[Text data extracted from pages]
------------------------------------------------------------

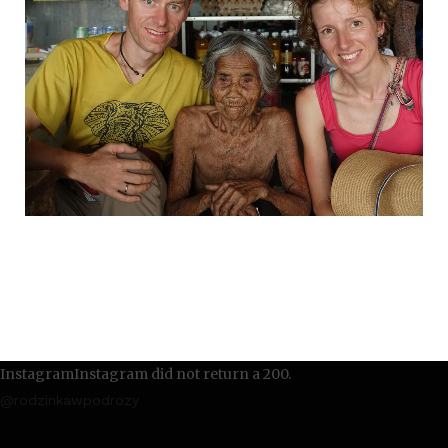
InstagramInstagram did not return a 200.
@rodzinkawpodrozy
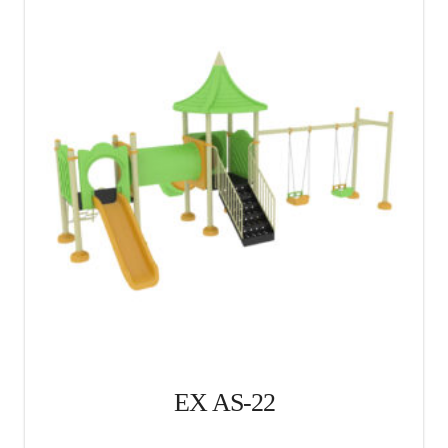
EX AS-22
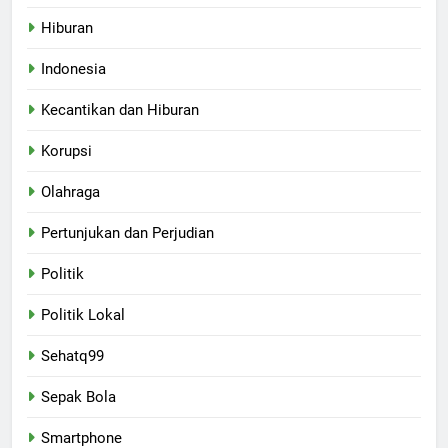
Hiburan
Indonesia
Kecantikan dan Hiburan
Korupsi
Olahraga
Pertunjukan dan Perjudian
Politik
Politik Lokal
Sehatq99
Sepak Bola
Smartphone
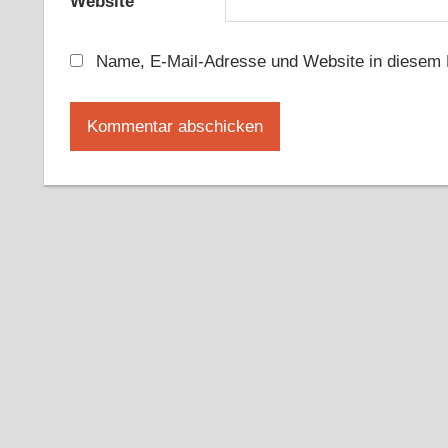
Website
Name, E-Mail-Adresse und Website in diesem 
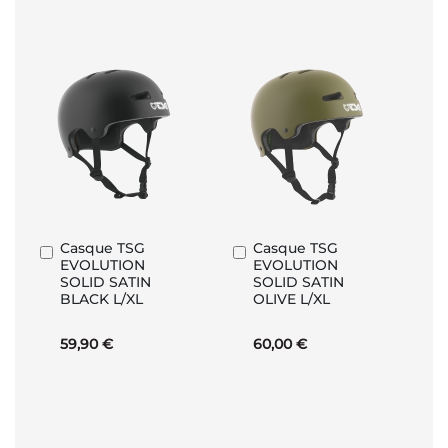
Casque TSG
Casque TSG
Ajouter
Ajouter
EVOLUTION
EVOLUTION
au
au
SOLID SATIN
SOLID SATIN
panier
panier
BLACK L/XL
OLIVE L/XL
59,90 €
60,00 €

------------------------------------------------------------

#### TASK DESCRIPTION
Return every line of text in the records with no changes, leaving out the pictures.

#### SOLUTION TO THIS PROBLEM
InstagramInstagram did not return a 200.
@rodzinkawpodrozy
EX AS-22
Hiburan
Indonesia
Kecantikan dan Hiburan
Korupsi
Olahraga
Pertunjukan dan Perjudian
Politik
Politik Lokal
Sehatq99
Sepak Bola
Smartphone
Website
Name, E-Mail-Adresse und Website in diesem 
Casque TSG
Casque TSG
Ajouter
Ajouter
EVOLUTION
EVOLUTION
au
au
SOLID SATIN
SOLID SATIN
panier
panier
BLACK L/XL
OLIVE L/XL
59,90 €
60,00 €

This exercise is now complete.